Code-Aided Channel Tracking and Decoding over Sparse Fast-Fading Multipath Channels with an Application to Train Backbone Networks

In a fast-fading environment, e.g., high-speed railway communications, channel estimation and tracking require the availability of a number of pilot symbols that is at least as large as the number of independent channel parameters. Aiming at reducing the number of necessary pilot symbols, this work proposes a novel technique for joint channel tracking and decoding, which is based on the following three ideas. 1) Sparsity: While the total number of channel parameters to be estimated is large, the actual number of independent multipath components is generally small; 2) Long-Term versus short-Term channel parameters: Each multipath component is typically characterized by long-Term parameters that slowly change with respect to the duration of a transmission time slot, such as delays or average power values, and by fast-varying fading amplitudes; and 3) Code-Aided methods: Decision-feedback techniques can optimally leverage past, and partially reliable, decisions on the data symbols to obtain 'virtual' pilots via the expectation-maximization (EM) algorithm.
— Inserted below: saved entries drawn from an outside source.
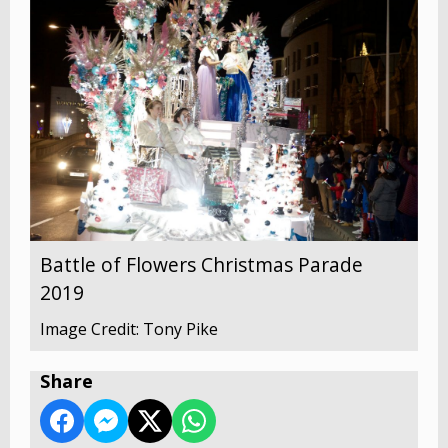
Battle of Flowers Christmas Parade
2019
Image Credit: Tony Pike
Share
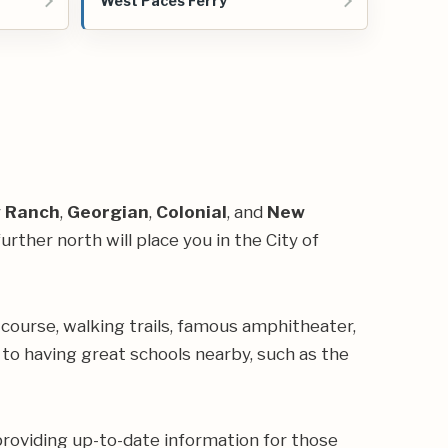
West Paces Ferry
y
Ranch
,
Georgian
,
Colonial
, and
New
rther north will place you in the City of
 course, walking trails, famous
amphitheater
,
e to having great schools nearby, such as the
providing up-to-date information for those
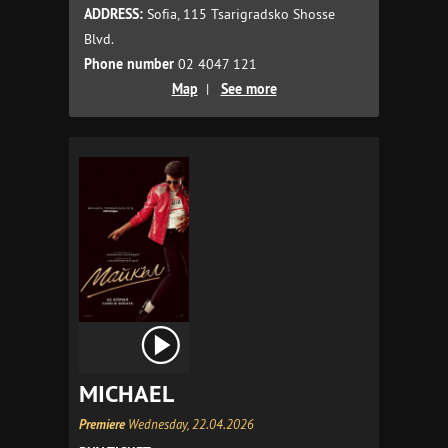
ADDRESS:
Sofia, 115 Tsarigradsko Shosse
Blvd.
Phone number
02 4047 121
Map
|
See more
MICHAEL
Premiere
Wednesday, 22.04.2026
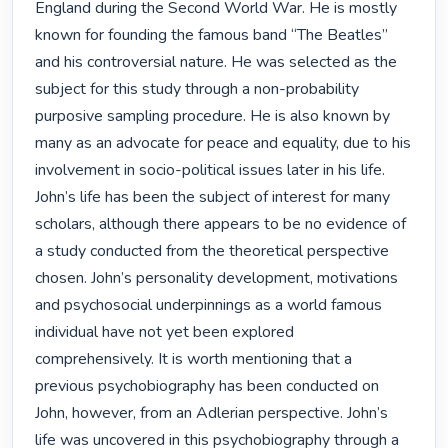
England during the Second World War. He is mostly 
known for founding the famous band “The Beatles” 
and his controversial nature. He was selected as the 
subject for this study through a non-probability 
purposive sampling procedure. He is also known by 
many as an advocate for peace and equality, due to his 
involvement in socio-political issues later in his life. 
John’s life has been the subject of interest for many 
scholars, although there appears to be no evidence of 
a study conducted from the theoretical perspective 
chosen. John’s personality development, motivations 
and psychosocial underpinnings as a world famous 
individual have not yet been explored 
comprehensively. It is worth mentioning that a 
previous psychobiography has been conducted on 
John, however, from an Adlerian perspective. John’s 
life was uncovered in this psychobiography through a 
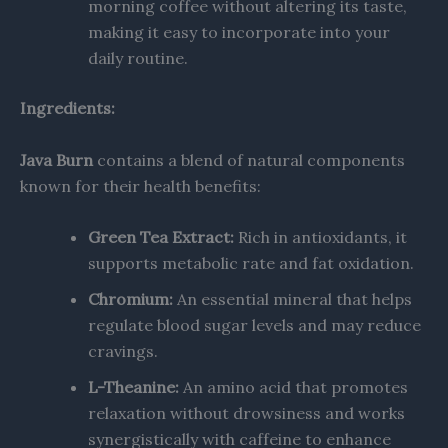
morning coffee without altering its taste,
making it easy to incorporate into your
daily routine.
Ingredients:
Java Burn
contains a blend of natural components
known for their health benefits:​
Green Tea Extract:
Rich in antioxidants, it
supports metabolic rate and fat oxidation.
Chromium:
An essential mineral that helps
regulate blood sugar levels and may reduce
cravings.
L-Theanine:
An amino acid that promotes
relaxation without drowsiness and works
synergistically with caffeine to enhance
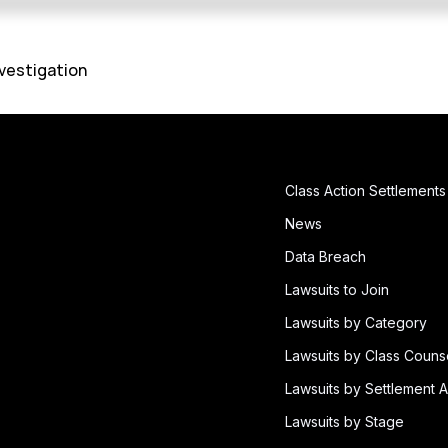
vestigation
Class Action Settlements
News
Data Breach
Lawsuits to Join
Lawsuits by Category
Lawsuits by Class Couns
Lawsuits by Settlement A
Lawsuits by Stage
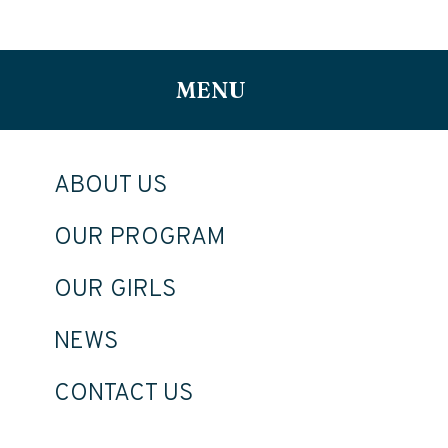
MENU
ABOUT US
OUR PROGRAM
OUR GIRLS
NEWS
CONTACT US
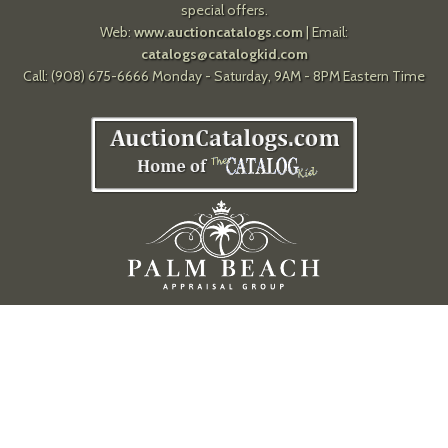
special offers.
Web:
www.auctioncatalogs.com
| Email:
catalogs@catalogkid.com
Call: (908) 675-6666 Monday - Saturday, 9AM - 8PM Eastern Time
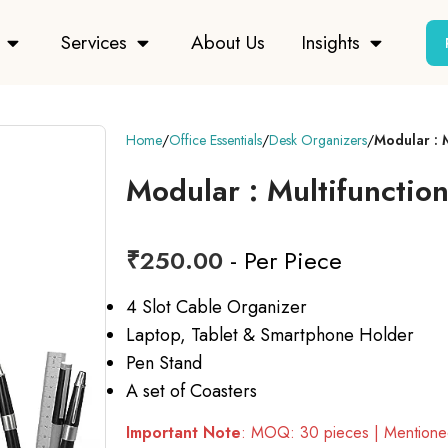
Services
About Us
Insights
Home
Office Essentials
Desk Organizers
Modular : 
Modular : Multifunctio
₹
250.00
- Per Piece
4 Slot Cable Organizer
Laptop, Tablet & Smartphone Holder
Pen Stand
A set of Coasters
Important Note
: MOQ: 30 pieces | Mentioned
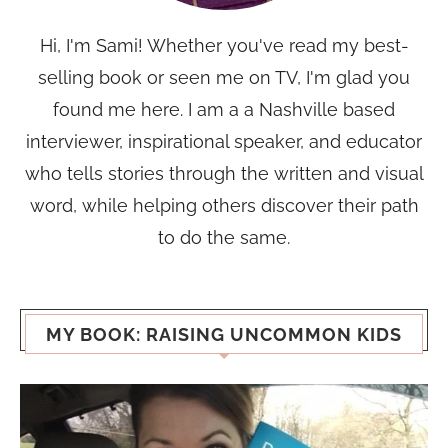
Hi, I'm Sami! Whether you've read my best-
selling book or seen me on TV, I'm glad you
found me here. I am a a Nashville based
interviewer, inspirational speaker, and educator
who tells stories through the written and visual
word, while helping others discover their path
to do the same.
MY BOOK: RAISING UNCOMMON KIDS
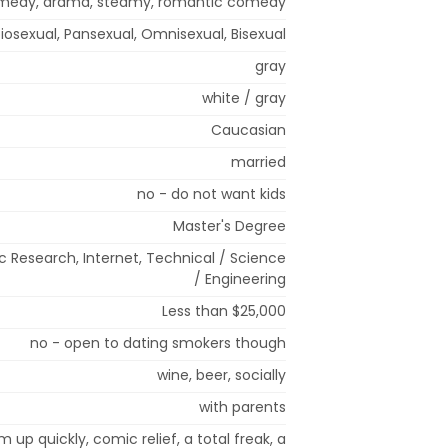
omedy, drama, steamy, romantic comedy
iosexual, Pansexual, Omnisexual, Bisexual
gray
white / gray
Caucasian
married
no - do not want kids
Master's Degree
 Research, Internet, Technical / Science
/ Engineering
Less than $25,000
no - open to dating smokers though
wine, beer, socially
with parents
m up quickly, comic relief, a total freak, a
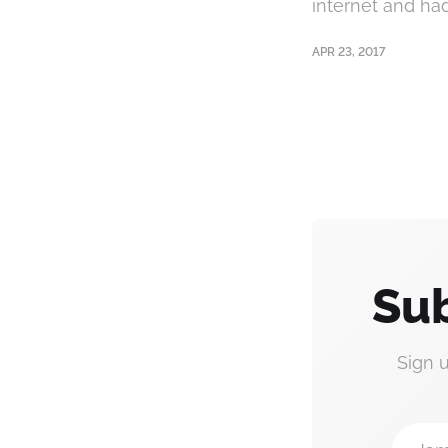
internet and had 
APR 23, 2017
Sub
Sign 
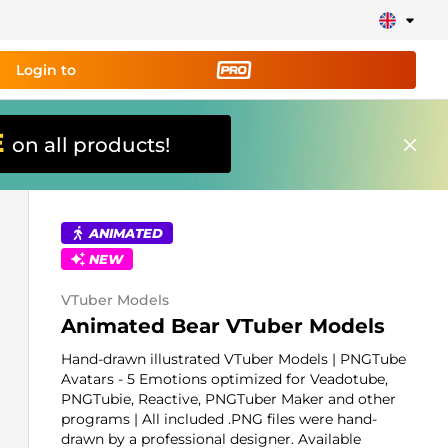
Login to
E
on all products!
ing tool PRO
and set up
ily!
ANIMATED
NEW
erts, donations, goal bars, chatbot etc
VTuber Models
Learn
Animated Bear VTuber Models
more
Hand-drawn illustrated VTuber Models | PNGTube
Avatars - 5 Emotions optimized for Veadotube,
PNGTubie, Reactive, PNGTuber Maker and other
programs | All included .PNG files were hand-
drawn by a professional designer. Available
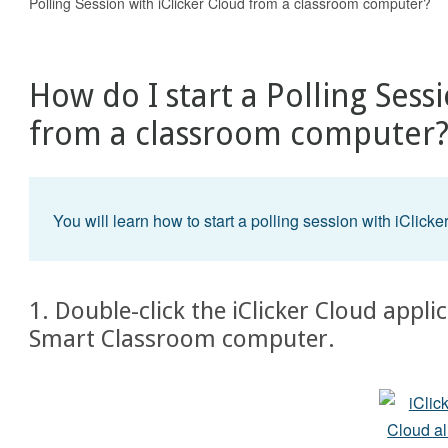
Polling Session with iClicker Cloud from a classroom computer?
How do I start a Polling Sess
from a classroom computer
You will learn how to start a polling session with iClicke
1. Double-click the iClicker Cloud appl
Smart Classroom computer.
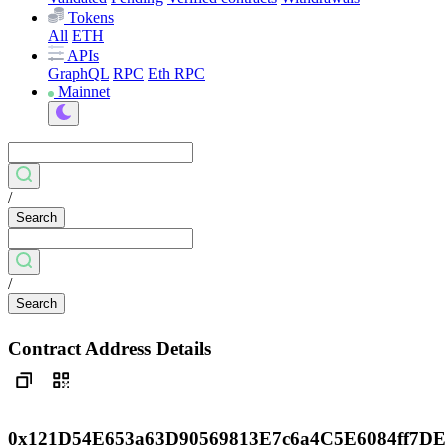
Tokens
All
ETH
APIs
GraphQL
RPC
Eth RPC
Mainnet
/
Search
/
Search
Contract Address Details
0x121D54E653a63D90569813E7c6a4C5E6084ff7DE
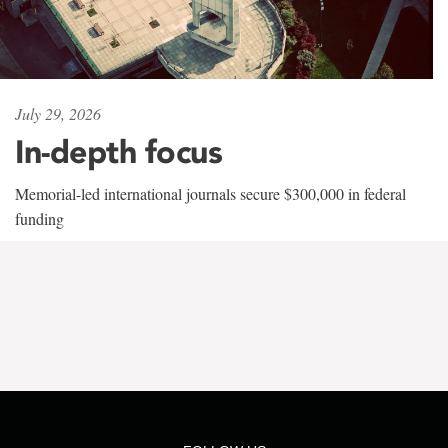
July 29, 2026
In-depth focus
Memorial-led international journals secure $300,000 in federal
funding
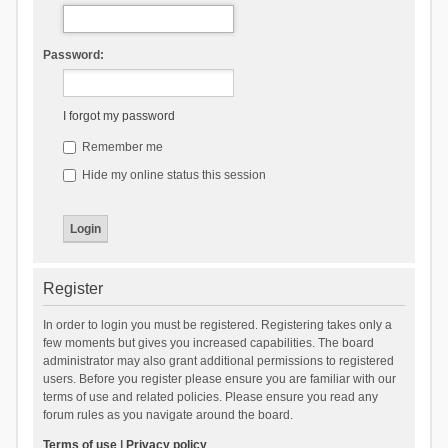
Password:
I forgot my password
Remember me
Hide my online status this session
Register
In order to login you must be registered. Registering takes only a
few moments but gives you increased capabilities. The board
administrator may also grant additional permissions to registered
users. Before you register please ensure you are familiar with our
terms of use and related policies. Please ensure you read any
forum rules as you navigate around the board.
Terms of use
|
Privacy policy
Numerical results show that the proposed code-Aided EM algorithm is effective in performing joint channel tracking and decoding even for velocities as high as 350 km/h, as in high-speed railway communications, and with as few as four pilots per orthogonal frequency-division multiplexing data symbol, as in the IEEE 802.11a/n/p standards, outperforming existing schemes at the cost of larger computational complexity.